--- Liste des activités ---
A) Recopiez fidèlement, dans l'entretien, tout ce qui va de « Alors en parler » jusqu'à « qu’elle soit entendue. ».
B) Traduisez en anglais cette phrase de l'entretien : « Je crois qu’il y a eu tellement d’étapes — par exemple Anita Hill, c’en est une, et je n’étais même pas née. »

On n’imagine jamais qu’on a dans son entourage une personne qui a été victime d’une agression sexuelle. Si j’ai pu cacher une affaire de viol dont on a parlé dans le monde entier, soyez sûres que tout le monde peut le cacher aussi.
Peut-on dire que la déclaration faite pendant l’affaire Stanford constitue une des étapes vers MeToo ?
Je crois qu’il y a eu tellement d’étapes — par exemple Anita Hill, c’en est une, et je n’étais même pas née. Quand j’ai entendu parler du victim impact statement, je ne savais même pas ce que ça existait, qu’il y avait une opportunité de fournir ce document au tribunal.
Alors en parler ouvertement, je crois que ça a aidé d’autres personnes, ça a montré qu’il y avait une place, même si elle est à peine atteignable, il y a de la place pour qu’on raconte notre souffrance, et qu’on exige qu’elle soit entendue.

--- Données d'entrée ---
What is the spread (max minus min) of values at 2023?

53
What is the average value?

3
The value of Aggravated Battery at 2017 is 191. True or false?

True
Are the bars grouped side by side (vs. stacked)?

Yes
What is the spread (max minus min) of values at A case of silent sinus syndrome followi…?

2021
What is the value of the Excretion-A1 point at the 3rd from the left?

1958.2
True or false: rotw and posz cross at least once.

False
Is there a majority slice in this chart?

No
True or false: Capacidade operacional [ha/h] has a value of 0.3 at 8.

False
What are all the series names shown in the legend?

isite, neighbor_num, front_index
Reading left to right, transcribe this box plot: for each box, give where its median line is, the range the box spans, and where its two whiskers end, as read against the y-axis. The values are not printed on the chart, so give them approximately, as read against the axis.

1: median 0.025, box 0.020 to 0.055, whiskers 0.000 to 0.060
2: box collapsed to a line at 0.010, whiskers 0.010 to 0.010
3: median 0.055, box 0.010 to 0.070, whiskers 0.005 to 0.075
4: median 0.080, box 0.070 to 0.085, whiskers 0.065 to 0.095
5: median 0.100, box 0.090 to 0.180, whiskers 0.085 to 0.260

--- Résultats dans l'ordre ---
A)
Alors en parler ouvertement, je crois que ça a aidé d’autres personnes, ça a montré qu’il y avait une place, même si elle est à peine atteignable, il y a de la place pour qu’on raconte notre souffrance, et qu’on exige qu’elle soit entendue.

B) I think there have been so many steps — Anita Hill, for example, is one of them, and I wasn't even born yet.